* **AUFGABEN**:
a. An welchem Tag stimmte der badische Landtag laut dem Text über den Bahnhof Lichtenau dem Gesetz zum Bau der Lokalbahn von Kehl nach Lichtenau zu?
b. Schreibe den Text über den Bahnhof Lichtenau im Anschluss an seinen letzten Satz weiter.

Der Bahnhof Lichtenau - Ulm
Unser Heimatbahnhof im geschichtlichen Rückblick
Kilometer 26,0 - so lautete die offizielle Kilometermarkierung an den Wänden des alten Lichtenauer Bahnhofs an der ehemaligen Lokalbahnstrecke Kehl - Lichtenau - Bühl.
Kaum jemand der jüngeren Lichtenauer Bevölkerung kennt die Bahnlinie noch, die von 1892 bis 1980 ihren Weg durch den Lichtenauer Ortskern nahm. Ein kurzer eisenbahngeschichtlicher Rückblick soll dies aufklären.
Begonnen hat die Geschichte schon im Jahr 1831. In Baden begann die Zeit des politisch liberalen Aufschwungs. Der badische Landtagsabgeordnete Fecht forderte, dass das moderne Verkehrsmittel „Eisenbahn“ baldmöglichst in Baden Einzug halten solle. Auch der große Visionär und Ökonom Friedrich List brachte 1833 eine Bahnlinie von Mannheim dem Rhein entlang bis Kehl und weiter bis Freiburg und Basel ins Gespräch. Zwischen den Jahren 1840 bis 1845 wurde eine solche Strecke, allerdings in Gebirgsnähe, als großherzoglich badische Staatsbahnlinie gebaut.
Erst drei Jahrzehnte später kam die sogenannte „Rheinuferbahn“ wieder ins Gespräch. 29 Gemeinden entlang des Rheins zwischen Kehl und Baden-Oos forderten 1869/70 den Bau einer solchen Bahnlinie. Im Bericht der badischen Eisenbahnkommission vom 5.März 1870, welche vom Abgeordneten Robert Gerwig verfasst wurde, gab es einige Einwendungen. In seiner Stellungnahme kam zum Ausdruck, dass die Bahn von Oos nach Kehl nur eine unwichtige lokale Bedeutung habe und „irgendwann“ einmal entstehen werde...!
Wieder vergingen einige Jahre, ehe diese Rheinuferbahn erneut ins Gespräch kam. Zu verdanken hatten dies die Gemeinden und Dörfer im Hanauerland der Straßburger Straßenbahn-Gesellschaft (SSB), die 1885 ihr Straßenbahnnetz rechtsrheinisch ausbauen wollte. Erwähnt werden sollte allerdings noch, das Straßburg und das Elsaß seit 1870/71 zum Deutschen Reich gehörten.
Schon einige Zeit vorher befasste sich parallel dazu ein so genanntes „Initiativkomitee für Erbauung der Straßenbahn Kehl - Lichtenau“ mit der Ausarbeitung reines rechtsrheinischen Straßenbahnprojektes. Doch die Kostenvoranschläge für den Bau dieser Bahn waren zu hoch. Erst der Straßburger Ingenieur Single erarbeitete einen wesentlich günstigeren Kostenvoranschlag, der am 16. Januar 1888 beim badischen Landtag eingereicht wurde. Der badische Landtag stimmte am 5. Mai 1888 dem Gesetz zum Bau einer Lokalbahn von Kehl nach Lichtenau mit späterer Fortsetzung nach Bühl zu. Am 30. April 1890 wurde die Konzession an die Straßburger Straßenbahn erteilt.

* **DATENSATZ**:
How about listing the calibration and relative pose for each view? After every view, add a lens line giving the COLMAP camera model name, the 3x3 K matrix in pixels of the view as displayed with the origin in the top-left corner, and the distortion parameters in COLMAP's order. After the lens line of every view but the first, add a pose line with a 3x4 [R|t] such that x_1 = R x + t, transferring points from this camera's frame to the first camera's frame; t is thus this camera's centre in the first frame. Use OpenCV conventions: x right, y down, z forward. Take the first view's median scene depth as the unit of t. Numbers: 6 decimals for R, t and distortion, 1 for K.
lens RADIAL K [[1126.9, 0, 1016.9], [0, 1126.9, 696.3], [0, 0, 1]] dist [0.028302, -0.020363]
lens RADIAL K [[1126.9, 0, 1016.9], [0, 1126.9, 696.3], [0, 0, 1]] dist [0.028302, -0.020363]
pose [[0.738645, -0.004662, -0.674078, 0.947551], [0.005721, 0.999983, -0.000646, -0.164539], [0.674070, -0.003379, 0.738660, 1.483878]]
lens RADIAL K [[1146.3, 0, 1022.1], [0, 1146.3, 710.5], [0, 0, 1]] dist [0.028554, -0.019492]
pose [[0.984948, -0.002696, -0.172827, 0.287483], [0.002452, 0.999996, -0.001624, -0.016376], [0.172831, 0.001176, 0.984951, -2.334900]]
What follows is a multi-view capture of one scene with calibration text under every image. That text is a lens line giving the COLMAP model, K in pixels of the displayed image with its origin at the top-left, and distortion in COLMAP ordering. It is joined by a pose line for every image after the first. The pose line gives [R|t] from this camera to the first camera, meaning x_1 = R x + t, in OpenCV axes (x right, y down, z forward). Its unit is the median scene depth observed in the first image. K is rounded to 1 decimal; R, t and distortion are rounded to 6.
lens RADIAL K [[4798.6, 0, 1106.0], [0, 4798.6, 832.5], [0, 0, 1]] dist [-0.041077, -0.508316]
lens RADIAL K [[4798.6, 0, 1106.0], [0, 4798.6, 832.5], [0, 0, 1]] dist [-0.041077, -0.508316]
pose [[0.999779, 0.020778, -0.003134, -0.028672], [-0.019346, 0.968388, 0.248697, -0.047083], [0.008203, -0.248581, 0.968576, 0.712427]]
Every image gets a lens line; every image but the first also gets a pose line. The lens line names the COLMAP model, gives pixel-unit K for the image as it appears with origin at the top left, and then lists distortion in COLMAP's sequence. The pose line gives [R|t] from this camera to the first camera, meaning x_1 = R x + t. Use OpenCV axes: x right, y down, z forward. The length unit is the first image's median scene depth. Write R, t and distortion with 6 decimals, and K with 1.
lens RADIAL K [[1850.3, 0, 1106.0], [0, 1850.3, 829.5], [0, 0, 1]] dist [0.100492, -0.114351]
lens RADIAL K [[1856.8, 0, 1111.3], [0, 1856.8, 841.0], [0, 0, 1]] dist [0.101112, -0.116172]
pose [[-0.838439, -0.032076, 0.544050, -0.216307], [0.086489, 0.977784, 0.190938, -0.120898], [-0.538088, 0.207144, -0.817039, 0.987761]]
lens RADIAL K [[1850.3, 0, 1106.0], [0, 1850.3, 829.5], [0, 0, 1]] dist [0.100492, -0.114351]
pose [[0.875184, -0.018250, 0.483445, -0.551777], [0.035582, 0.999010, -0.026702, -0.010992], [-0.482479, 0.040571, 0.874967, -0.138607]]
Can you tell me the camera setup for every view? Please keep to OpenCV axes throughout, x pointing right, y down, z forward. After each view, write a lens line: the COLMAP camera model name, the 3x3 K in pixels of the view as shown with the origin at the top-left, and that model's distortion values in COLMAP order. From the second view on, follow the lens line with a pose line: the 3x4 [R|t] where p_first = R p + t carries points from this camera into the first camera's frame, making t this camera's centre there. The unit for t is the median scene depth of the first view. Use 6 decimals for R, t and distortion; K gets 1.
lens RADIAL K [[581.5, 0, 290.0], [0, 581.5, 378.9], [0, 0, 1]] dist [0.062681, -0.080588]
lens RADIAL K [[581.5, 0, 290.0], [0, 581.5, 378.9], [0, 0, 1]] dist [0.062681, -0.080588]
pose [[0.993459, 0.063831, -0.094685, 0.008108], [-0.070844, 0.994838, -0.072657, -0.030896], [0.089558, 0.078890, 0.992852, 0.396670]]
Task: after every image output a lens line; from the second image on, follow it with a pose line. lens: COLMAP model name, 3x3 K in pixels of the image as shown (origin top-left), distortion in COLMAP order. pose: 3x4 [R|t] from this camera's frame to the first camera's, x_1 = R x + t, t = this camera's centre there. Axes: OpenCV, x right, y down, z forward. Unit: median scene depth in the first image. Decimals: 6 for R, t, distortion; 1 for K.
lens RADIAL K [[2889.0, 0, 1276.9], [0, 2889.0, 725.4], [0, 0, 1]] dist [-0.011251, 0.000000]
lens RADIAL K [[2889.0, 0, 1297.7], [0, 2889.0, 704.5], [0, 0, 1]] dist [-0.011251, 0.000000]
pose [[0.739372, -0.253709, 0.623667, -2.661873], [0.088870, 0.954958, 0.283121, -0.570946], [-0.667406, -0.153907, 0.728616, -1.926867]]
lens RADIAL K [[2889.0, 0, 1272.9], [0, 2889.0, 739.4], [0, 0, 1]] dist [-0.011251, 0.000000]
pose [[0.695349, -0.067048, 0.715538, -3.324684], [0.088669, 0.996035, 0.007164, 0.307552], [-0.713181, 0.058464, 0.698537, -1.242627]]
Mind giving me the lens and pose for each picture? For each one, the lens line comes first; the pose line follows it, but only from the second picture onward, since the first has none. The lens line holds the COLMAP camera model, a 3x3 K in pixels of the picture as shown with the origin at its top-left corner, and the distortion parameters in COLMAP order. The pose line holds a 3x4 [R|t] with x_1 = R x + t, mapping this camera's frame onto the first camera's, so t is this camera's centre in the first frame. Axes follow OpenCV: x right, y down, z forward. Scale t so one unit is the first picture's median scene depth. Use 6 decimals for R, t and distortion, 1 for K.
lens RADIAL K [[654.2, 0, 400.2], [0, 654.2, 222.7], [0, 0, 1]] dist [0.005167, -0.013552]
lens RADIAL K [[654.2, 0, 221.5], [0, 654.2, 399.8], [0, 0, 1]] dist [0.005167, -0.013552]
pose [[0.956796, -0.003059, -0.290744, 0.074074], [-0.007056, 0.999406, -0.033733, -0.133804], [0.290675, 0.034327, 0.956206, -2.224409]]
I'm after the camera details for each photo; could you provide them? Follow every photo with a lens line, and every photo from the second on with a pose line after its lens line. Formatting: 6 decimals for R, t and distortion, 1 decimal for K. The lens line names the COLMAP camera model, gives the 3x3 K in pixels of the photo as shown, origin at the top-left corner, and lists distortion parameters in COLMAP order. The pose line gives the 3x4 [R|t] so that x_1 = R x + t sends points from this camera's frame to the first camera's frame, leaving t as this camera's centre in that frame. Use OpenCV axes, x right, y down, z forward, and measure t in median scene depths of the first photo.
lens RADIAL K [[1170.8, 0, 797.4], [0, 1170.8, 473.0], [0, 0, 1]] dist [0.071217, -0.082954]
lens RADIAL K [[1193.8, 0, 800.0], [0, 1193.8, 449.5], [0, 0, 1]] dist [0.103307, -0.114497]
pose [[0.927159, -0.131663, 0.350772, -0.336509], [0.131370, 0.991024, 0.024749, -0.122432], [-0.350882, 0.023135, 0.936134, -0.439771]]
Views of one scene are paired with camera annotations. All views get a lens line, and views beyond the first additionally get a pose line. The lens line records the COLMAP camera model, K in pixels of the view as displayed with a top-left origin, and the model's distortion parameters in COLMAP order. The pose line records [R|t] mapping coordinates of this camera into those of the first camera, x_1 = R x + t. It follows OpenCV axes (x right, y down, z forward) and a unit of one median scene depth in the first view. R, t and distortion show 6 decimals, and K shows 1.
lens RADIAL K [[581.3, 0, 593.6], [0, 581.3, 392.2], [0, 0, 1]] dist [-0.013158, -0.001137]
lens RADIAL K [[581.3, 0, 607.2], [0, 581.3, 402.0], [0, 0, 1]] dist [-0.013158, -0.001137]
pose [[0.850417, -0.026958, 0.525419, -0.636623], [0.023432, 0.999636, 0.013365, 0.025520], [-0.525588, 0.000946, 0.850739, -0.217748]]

* **ERWARTETE ERGEBNISSE**:
a. Am 5. Mai 1888.

b.
Für Lichtenau waren 1890 drei Varianten in Planung.
Bei Variante 1 führte die Strecke von Norden kommend in linker Seitenlage neben der Straße aus Schwarzach nach Ulm. In Höhe des heutigen Bauunternehmens Früh sollte die Trasse die Grefferner Straße (heute B 36 kreuzen) und auf geradem Wege über den Schwarzbach und die Schanz geführt werden. Auf der Höhe des früheren Schloßplatzes sollte der Bahnhof sein. Dies ist heute eine unbebaute Fläche neben einem Einkaufsmarkt. Die Trasse führte dann weiter Richtung Süden und kam in Höhe der heutigen Kneipe „Pigalle“ wieder auf die Hauptstraße und folgte dieser in Seitenlage weiter bis Scherzheim.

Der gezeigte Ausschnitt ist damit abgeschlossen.